As Ethiopia is gearing up for the sixth general election, which is expected to be delayed by about two or three weeks, opposition parties reaffirm that they will do their part for the success of the Grand Ethiopian Renaissance Dam (GERD) project.
It was said during a discussion co-organized by National Grand Ethiopian Renaissance Dam Public Participation Coordination Office, whose Director is Aregawi Berhe, chairman of Tigray Democratic Party, and the Ministry of Foreign Affairs of Ethiopia.
GERD is a question of sovereignty, unity, economic freedom, justice and citizenship obligation, said Dr. Aregawi Berhe, as cited by Ethiopian News Agency (ENA).
Furthermore, he is cited as saying “political party leaders must understand the importance of the dam and play a leadership role.”
Members of other political parties reportedly said that the Grand Ethiopian Renaissance Dam (GERD) bears the imprints of all Ethiopians and that they will do their part for its success.

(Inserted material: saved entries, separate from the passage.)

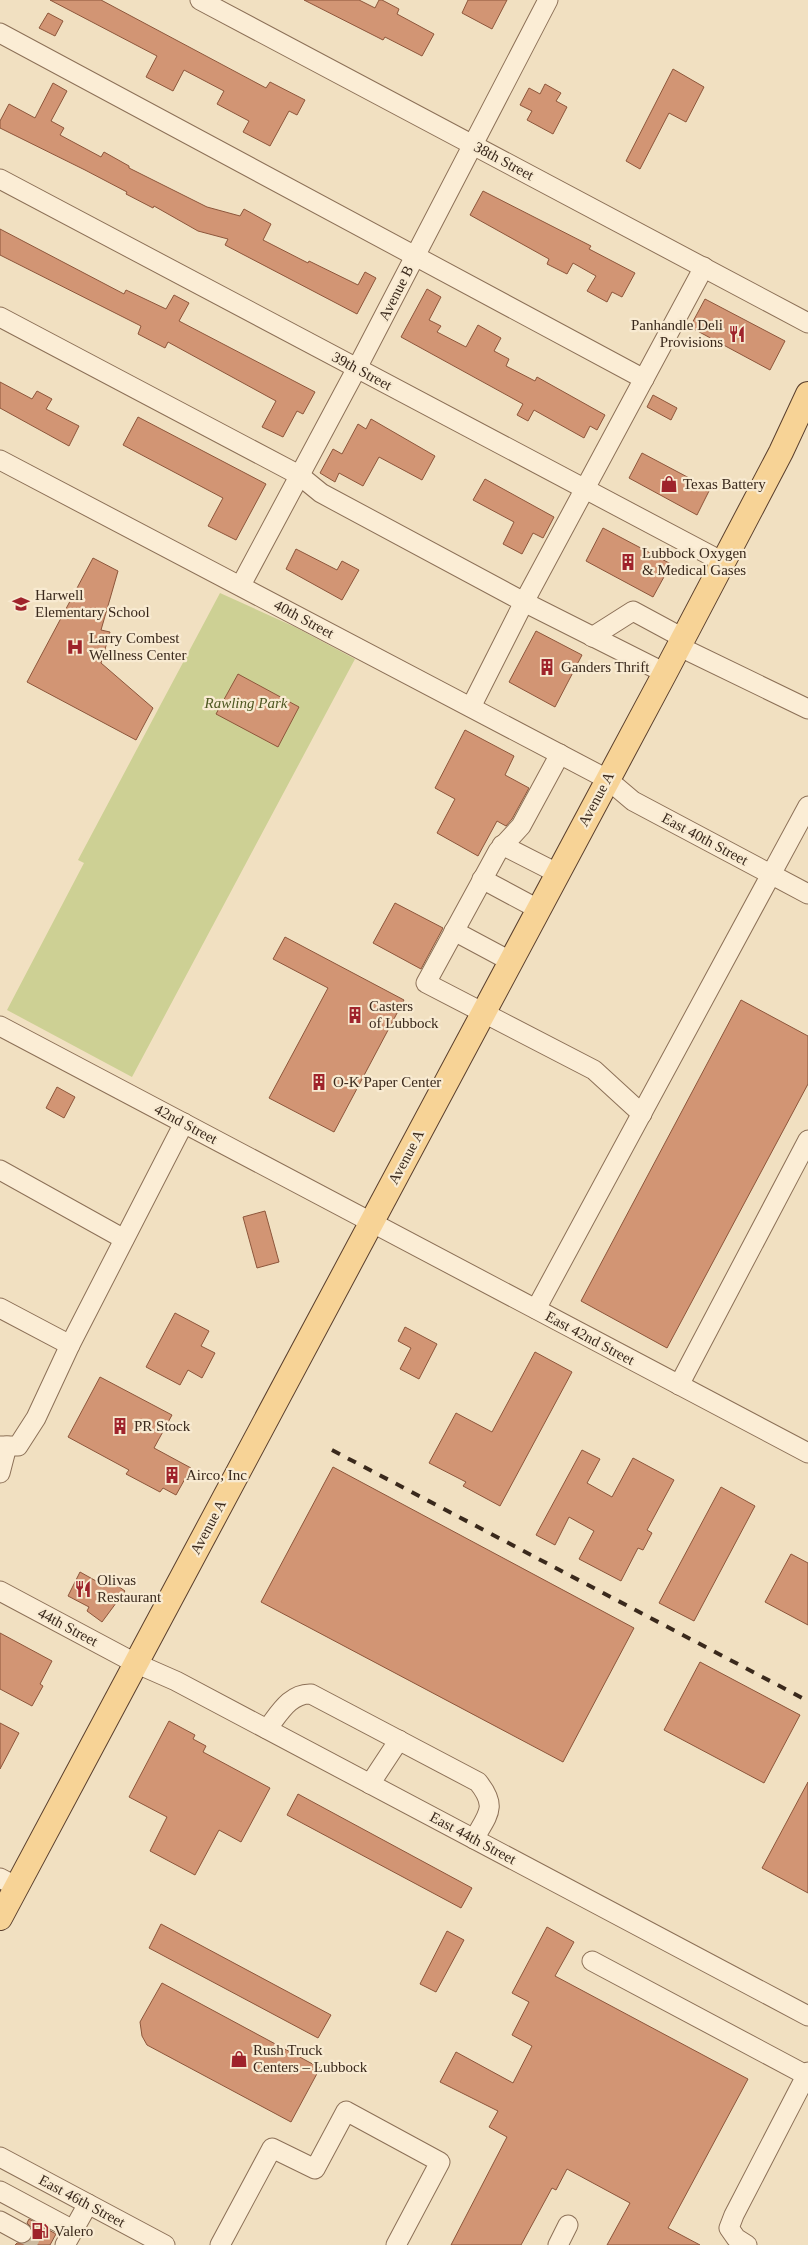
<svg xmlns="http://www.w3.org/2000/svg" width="808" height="2245" font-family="Georgia,serif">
<rect width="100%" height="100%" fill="#f1e0c1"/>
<polygon fill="#cdd094" points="220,593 295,627 355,659 132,1077 7,1010 84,863 78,860"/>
<g fill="#d29574" stroke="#8d563b">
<polygon points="50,0 101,0 266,88 270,82 305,100 297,115 289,111 270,146 243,132 249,121 217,104 224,91 184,70 173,91 146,77 157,56"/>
<polygon points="304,0 359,0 375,8 379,0 382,0 399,9 397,14 434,34 422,56 385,37 383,40"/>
<polygon points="468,0 507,0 492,29 462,13"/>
<polygon points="48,13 63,21 55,36 39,28"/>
<polygon points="673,69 704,87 686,122 669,113 640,169 626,161"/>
<polygon points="53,83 67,91 51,121 64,128 60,135 101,157 104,152 129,166 129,168 207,207 240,216 244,209 271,224 263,240 308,263 309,261 358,285 365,272 376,278 357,314 225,245 228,239 198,231 154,206 153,208 126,194 127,192 85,170 0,128 0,121 9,104 35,118"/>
<polygon points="545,84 561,93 556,101 567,107 553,134 527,120 532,111 520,105 529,88 540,94"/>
<polygon points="483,191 591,246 589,249 635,273 622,297 612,292 607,302 587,291 596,276 573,263 567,274 547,264 549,259 470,215"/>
<polygon points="0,229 124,294 126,290 166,309 174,295 189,303 179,321 315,392 303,414 297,411 283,437 262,427 276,401 168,342 165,348 138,334 141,326 0,255"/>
<polygon points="427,289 441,297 429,320 441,326 437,332 466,347 478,325 501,338 494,351 509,359 506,366 535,381 537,377 605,415 597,430 590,426 584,438 534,410 528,421 517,415 523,404 401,337"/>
<polygon points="705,299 785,341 770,370 690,327"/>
<polygon points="0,382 32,399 37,391 52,399 46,409 79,426 69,446 0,408"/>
<polygon points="653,395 677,408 671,420 647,407"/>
<polygon points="138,417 266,484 236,540 208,526 223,498 123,445"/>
<polygon points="371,419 435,456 422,480 379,457 363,486 339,473 335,482 320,473 333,449 342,454 358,424 366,429"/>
<polygon points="642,453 710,489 697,515 629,478"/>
<polygon points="485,479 554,517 543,538 533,533 522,554 503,544 514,522 473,500"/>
<polygon points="603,528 671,564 653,597 586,561"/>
<polygon points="296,549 337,570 342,561 359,570 342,600 286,569"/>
<polygon points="93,558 118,571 101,630 110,632 101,663 153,708 136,740 27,682"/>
<polygon points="536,631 582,655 555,707 509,682"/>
<polygon points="238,674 299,707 278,747 216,714"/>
<polygon points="465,730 514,756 505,775 529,788 512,819 506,826 497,821 478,856 437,833 455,799 435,788"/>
<polygon points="395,903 443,928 421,969 373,943"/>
<polygon points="285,937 404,1000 334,1132 269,1098 328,988 273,959"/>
<polygon points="741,1000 808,1036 808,1084 667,1348 581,1301"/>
<polygon points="57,1087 75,1097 64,1118 46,1108"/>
<polygon points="265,1211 279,1262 257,1268 243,1217"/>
<polygon points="175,1313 209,1331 201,1346 215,1353 202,1378 188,1370 180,1385 146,1367"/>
<polygon points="405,1327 437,1344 419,1379 400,1369 411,1348 398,1341"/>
<polygon points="535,1352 572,1372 500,1506 463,1486 466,1482 429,1463 456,1413 492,1432"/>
<polygon points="100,1377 172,1415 154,1448 191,1468 176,1495 163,1488 160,1492 126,1474 129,1470 68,1437"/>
<polygon points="582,1450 600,1459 587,1483 612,1497 633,1458 674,1480 647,1530 652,1533 643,1550 638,1548 621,1581 579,1559 594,1531 569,1517 555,1545 536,1535"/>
<polygon points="333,1467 634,1628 563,1762 261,1602"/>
<polygon points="721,1487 755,1506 694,1621 659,1603"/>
<polygon points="791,1554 808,1563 808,1625 765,1602"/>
<polygon points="80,1572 105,1586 109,1580 125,1591 102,1622 87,1611 89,1607 68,1596"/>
<polygon points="0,1633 52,1661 40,1684 43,1686 32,1706 0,1689"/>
<polygon points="700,1662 800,1715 764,1783 664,1730"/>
<polygon points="169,1721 195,1735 193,1739 206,1746 203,1752 270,1788 241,1842 219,1830 195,1875 150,1851 167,1817 129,1797"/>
<polygon points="0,1723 19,1733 0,1769"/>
<polygon points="808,1782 808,1893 762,1868"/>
<polygon points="298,1794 472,1888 461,1908 287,1815"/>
<polygon points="161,1924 331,2015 318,2038 149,1948"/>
<polygon points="547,1927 574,1942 555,1976 748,2079 668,2228 700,2245 607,2245 630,2203 567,2169 556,2190 552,2188 521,2245 451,2245 507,2137 489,2127 498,2111 440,2082 456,2052 513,2083 532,2046 512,2035 529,2002 512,1993"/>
<polygon points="447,1931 464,1940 436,1992 420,1984"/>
<polygon points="162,1983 320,2068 291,2122 147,2045 142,2036 140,2022"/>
<polygon points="29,2219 56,2234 50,2245 15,2245 17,2243 27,2243 32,2238 32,2228 27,2223"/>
</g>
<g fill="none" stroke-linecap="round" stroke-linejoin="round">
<polyline stroke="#ccbba0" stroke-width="19" stroke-dasharray="19 9" stroke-linecap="butt" points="22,2233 46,2245"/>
<g stroke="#8c7057" stroke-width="21">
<g id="minor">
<polyline points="200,0 808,323"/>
<polyline points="0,33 644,379"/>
<polyline points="0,179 723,562"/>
<polyline points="0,317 299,475 321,493 524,602 665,673"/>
<polyline points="0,460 607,779 633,801 808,894"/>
<polyline points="241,585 357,368 548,0"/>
<polyline points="592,637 633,611 683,638"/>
<polyline points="678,646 808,709"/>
<polyline points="471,707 524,602 704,267"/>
<polyline points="560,754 521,826 498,851 426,983 594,1070 642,1114"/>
<polyline points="502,845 557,873"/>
<polyline points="482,879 538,909"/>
<polyline points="454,931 510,961"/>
<polyline points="0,1026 808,1453"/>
<polyline points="0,1170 124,1239"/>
<polyline points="0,1308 70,1345"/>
<polyline points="536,1309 808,806"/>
<polyline points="679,1385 808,1140"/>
<polyline points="0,1446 18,1446 36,1418 70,1345 184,1123"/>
<polyline points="0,1473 7,1446"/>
<polyline points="0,1591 135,1663 176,1681 808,2016"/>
<path d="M267,1729c12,-15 23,-36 44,-35l167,88c20,25 10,32 -4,57"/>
<polyline points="370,1784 399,1740"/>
<polyline points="0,1878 17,1887"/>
<polyline points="592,1961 806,2075"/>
<polyline points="0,2157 165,2245"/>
<polyline points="0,2191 73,2230"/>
<polyline points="0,2221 22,2233"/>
<polyline points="65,2245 88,2204"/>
<polyline points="220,2245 272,2148 315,2169 346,2111 440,2162 396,2245"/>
<polyline points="558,2245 568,2225"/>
<polyline points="747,2245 736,2238 729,2228 734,2215 808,2072"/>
</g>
</g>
<g stroke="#593e2c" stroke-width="26">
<polyline id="major" points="0,1918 665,673 781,452 808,394"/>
</g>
<use href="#minor" stroke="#fbedd5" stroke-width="19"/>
<use href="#major" stroke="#f7d396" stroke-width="24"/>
<polyline stroke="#3a291c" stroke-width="4" stroke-dasharray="9 9" stroke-linecap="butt" points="332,1450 808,1701"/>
</g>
<defs>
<g id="restaurant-bare" transform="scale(1.35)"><path d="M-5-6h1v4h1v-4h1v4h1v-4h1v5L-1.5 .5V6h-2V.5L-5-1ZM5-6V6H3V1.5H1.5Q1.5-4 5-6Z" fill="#9f232b" stroke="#f8ead1" stroke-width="2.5" paint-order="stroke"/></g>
<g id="shop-bare" transform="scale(1.35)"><path d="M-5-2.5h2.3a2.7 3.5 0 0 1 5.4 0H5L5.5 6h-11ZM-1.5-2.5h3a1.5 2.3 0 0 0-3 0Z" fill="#9f232b" stroke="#f8ead1" stroke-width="2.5" paint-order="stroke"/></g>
<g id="building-bare" transform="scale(1.35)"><path d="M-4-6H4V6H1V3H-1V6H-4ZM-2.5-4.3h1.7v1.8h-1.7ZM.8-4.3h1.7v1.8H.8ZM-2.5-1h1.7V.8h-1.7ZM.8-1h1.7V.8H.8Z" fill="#9f232b" stroke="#f8ead1" stroke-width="2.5" paint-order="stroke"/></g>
<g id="school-bare" transform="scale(1.35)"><path d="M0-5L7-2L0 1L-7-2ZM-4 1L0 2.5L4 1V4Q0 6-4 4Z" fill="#9f232b" stroke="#f8ead1" stroke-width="2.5" paint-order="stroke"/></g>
<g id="hospital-bare" transform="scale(1.35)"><path d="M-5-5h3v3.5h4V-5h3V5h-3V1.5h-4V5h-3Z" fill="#9f232b" stroke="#f8ead1" stroke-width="2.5" paint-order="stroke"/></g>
<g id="fuel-bare" transform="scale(1.35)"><path d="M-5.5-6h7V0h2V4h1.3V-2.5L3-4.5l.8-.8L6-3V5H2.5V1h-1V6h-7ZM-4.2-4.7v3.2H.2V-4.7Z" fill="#9f232b" stroke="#f8ead1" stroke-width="2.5" paint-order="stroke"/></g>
</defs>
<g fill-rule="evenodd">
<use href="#restaurant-bare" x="737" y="334"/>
<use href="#shop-bare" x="669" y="484"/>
<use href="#building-bare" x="628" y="562"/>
<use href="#school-bare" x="21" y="604"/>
<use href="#hospital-bare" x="75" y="647"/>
<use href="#building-bare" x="547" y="667"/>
<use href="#building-bare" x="355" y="1015"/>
<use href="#building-bare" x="319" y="1082"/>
<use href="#building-bare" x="120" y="1426"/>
<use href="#building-bare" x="172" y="1475"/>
<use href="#restaurant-bare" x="83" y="1589"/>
<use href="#shop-bare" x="239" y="2059"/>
<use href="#fuel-bare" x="40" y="2231"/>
</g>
<g text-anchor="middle" stroke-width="4.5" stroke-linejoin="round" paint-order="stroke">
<g font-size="15" fill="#3a291c" stroke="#f8ead1">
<text transform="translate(504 161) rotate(28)" y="5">38th Street</text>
<text transform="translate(396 293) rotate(-63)" y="5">Avenue B</text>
<text transform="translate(362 371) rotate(28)" y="5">39th Street</text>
<text transform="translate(304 619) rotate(28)" y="5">40th Street</text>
<text transform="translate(596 799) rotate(-62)" y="5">Avenue A</text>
<text transform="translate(705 839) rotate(28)" y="5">East 40th Street</text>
<text transform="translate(186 1124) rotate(28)" y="5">42nd Street</text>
<text transform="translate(406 1157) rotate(-62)" y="5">Avenue A</text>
<text transform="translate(590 1338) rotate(28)" y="5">East 42nd Street</text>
<text transform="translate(208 1527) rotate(-62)" y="5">Avenue A</text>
<text transform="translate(68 1627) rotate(28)" y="5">44th Street</text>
<text transform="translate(473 1838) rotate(28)" y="5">East 44th Street</text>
<text transform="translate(82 2201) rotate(28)" y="5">East 46th Street</text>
</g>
<g font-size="15" fill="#3a291c" stroke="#f8ead1" text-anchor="start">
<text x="723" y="330" text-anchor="end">Panhandle Deli<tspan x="723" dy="17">Provisions</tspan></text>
<text x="683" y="489">Texas Battery</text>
<text x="642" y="558">Lubbock Oxygen<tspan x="642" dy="17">&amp; Medical Gases</tspan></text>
<text x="35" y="600">Harwell<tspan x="35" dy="17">Elementary School</tspan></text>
<text x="89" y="643">Larry Combest<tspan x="89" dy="17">Wellness Center</tspan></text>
<text x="561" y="672">Ganders Thrift</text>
<text x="369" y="1011">Casters<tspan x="369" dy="17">of Lubbock</tspan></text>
<text x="333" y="1087">O-K Paper Center</text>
<text x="134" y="1431">PR Stock</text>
<text x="186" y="1480">Airco, Inc</text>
<text x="97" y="1585">Olivas<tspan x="97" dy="17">Restaurant</tspan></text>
<text x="253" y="2055">Rush Truck<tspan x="253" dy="17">Centers – Lubbock</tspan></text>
<text x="54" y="2236">Valero</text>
</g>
<g font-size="15" font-style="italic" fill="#4e5822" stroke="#f8ead1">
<text x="246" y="708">Rawling Park</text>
</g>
</g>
</svg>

“External pressure on Ethiopia due to the Renaissance Dam is a matter of sovereignty, and that they will support the government in that regard,” said the ENA statement.
Ambassador Ibrahim Edris, transboundary resource advisor within the Ministry of Foreign Affairs of Ethiopia, accused Egypt and Sudan of plotting to exclusively use water from the Nile river. He presented a paper during the discussion. He recalled that Egypt tried to control Ethiopia by force more than 150 years ago.
While Egypt claims sole historical right on the Nile, which is reflected in their constitution and foreign policy documents, it says Ethiopia has rain water and should not claim a share of water from the Nile as it is allocated in the 1929 agreement, he added.
Talking about Ethiopia’s position, he said that Ethiopia believes that the water is a shared resource and that there needs to be equitable use of the water.
Engineer Gedion Asfaw on his part said the claim that the dam should not be filled before reaching an agreement violates the agreement embodied in the 2015 declaration of principle.
Grand Ethiopian Renaissance Dam is said to be 79 percent completed, and Ethiopia is poised to undertake the second filling of the Dam during the rainy months of July and August of this year. By the end of the second filling, the reservoir will have an additional 13.9 billion cubic meters of water – something Ethiopia is waiting for to start generating power with two turbines.